昔琉球國があり、私共の祖先は琉球の民として生きてきたことがありましたが、新たに日本人として生きる選択をした、というのが現在までの歴史であります。その選択は琉球の民が持つ「平和を愛し争いを好まない」と言う誇りに基づいての選択だったのかと思います。
日本国は唯一の被爆国であり、私共は大東亜戦争時代に唯一の上陸戦を経験した者の子孫でもあり、沖縄の子供たちに争いを見せたくはありません。
歴史として琉球國を学び大切にしながら、先達の選択どおり平和を愛し、争いを好まない者として対話により異なる意見を持つ様々な方々と多様性の理解を深める努力を、これからも皆様と共にしていきたく存じます。それが、琉球のアイデンティティーかと思います。
太字の部分が少しわかりにくいのですが、その答えは続きの部分にあります。
私は沖縄県に生きる方々が同じ沖縄県民の方々に「米国とのハーフだから、内地とのハーフだから、と悪気無く言われ傷つきました」と言うお話を伺った事がございます。
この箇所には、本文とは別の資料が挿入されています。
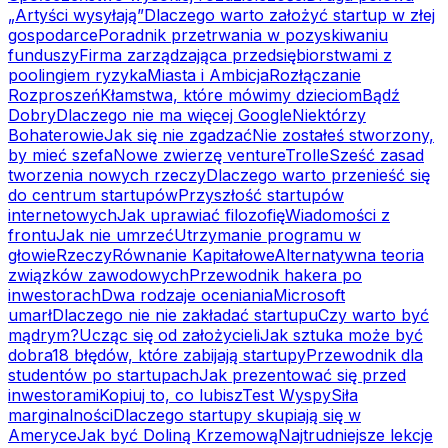
„Artyści wysyłają”
Dlaczego warto założyć startup w złej
gospodarce
Poradnik przetrwania w pozyskiwaniu
funduszy
Firma zarządzająca przedsiębiorstwami z
poolingiem ryzyka
Miasta i Ambicja
Rozłączanie
Rozproszeń
Kłamstwa, które mówimy dzieciom
Bądź
Dobry
Dlaczego nie ma więcej Google
Niektórzy
Bohaterowie
Jak się nie zgadzać
Nie zostałeś stworzony,
by mieć szefa
Nowe zwierzę venture
Trolle
Sześć zasad
tworzenia nowych rzeczy
Dlaczego warto przenieść się
do centrum startupów
Przyszłość startupów
internetowych
Jak uprawiać filozofię
Wiadomości z
frontu
Jak nie umrzeć
Utrzymanie programu w
głowie
Rzeczy
Równanie Kapitałowe
Alternatywna teoria
związków zawodowych
Przewodnik hakera po
inwestorach
Dwa rodzaje oceniania
Microsoft
umarł
Dlaczego nie nie zakładać startupu
Czy warto być
mądrym?
Ucząc się od założycieli
Jak sztuka może być
dobra
18 błędów, które zabijają startupy
Przewodnik dla
studentów po startupach
Jak prezentować się przed
inwestorami
Kopiuj to, co lubisz
Test Wyspy
Siła
marginalności
Dlaczego startupy skupiają się w
Ameryce
Jak być Doliną Krzemową
Najtrudniejsze lekcje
米国人でも無く、沖縄県民としても認めてもらえず、また日本人として先達が生きる選択をしたのにもかかわらず、日本人としても見てもらえない。ハーフは本人が選択できる事ではありませんし、ハーフでありましても同じ日本人であります。
また沖縄を愛する内地の方々が沖縄の方々に中々受け入れて貰えない事も見てまいりました。沖縄を愛して下さる方であるのにも関わらず沖縄出身じゃないだけで、苦労がおありのようでした。
生まれは本人には選べない事ですから、私はお話を伺い申し訳なく思いました。この様な問題もその方の立場に立って考える事により今後理解を深める事が出来るのではないでしょうか。(下略)
誤解を恐れずにハッキリ言うと、尚衛氏は “琉球・沖縄の歴史や文化を尊重し、そして慣習や風俗を受け入れる者を(出自で)排斥してはならない” と訴えており、琉球のアイデンティティーを過去ではなく未来に求めています。そして “琉球國は歴史の一部であります” と断言することで、復國は不可能であり、自らその象徴になることはないとも宣言しています。この辺りは王家の末裔とはいえ、現在日本人として生きている尚家の苦悩が伺える部分であります。
最後に一読すればお分かりかと思われますが、この論文は “おとなの論調” でまとめられています。それはつまりこの論文を王家末裔の言動として過度に利用されたくないとの心理の裏返しで間違いありません。それ故に、尚衛氏の論文をもって “ぼくのかんがえるさいきょうのおきなわ” を主張する輩は(そんな不届き者はいないかとは存じますが)
子ども以下の知性の持ち主
と見做して構わないと断言して今回の記事を終えます。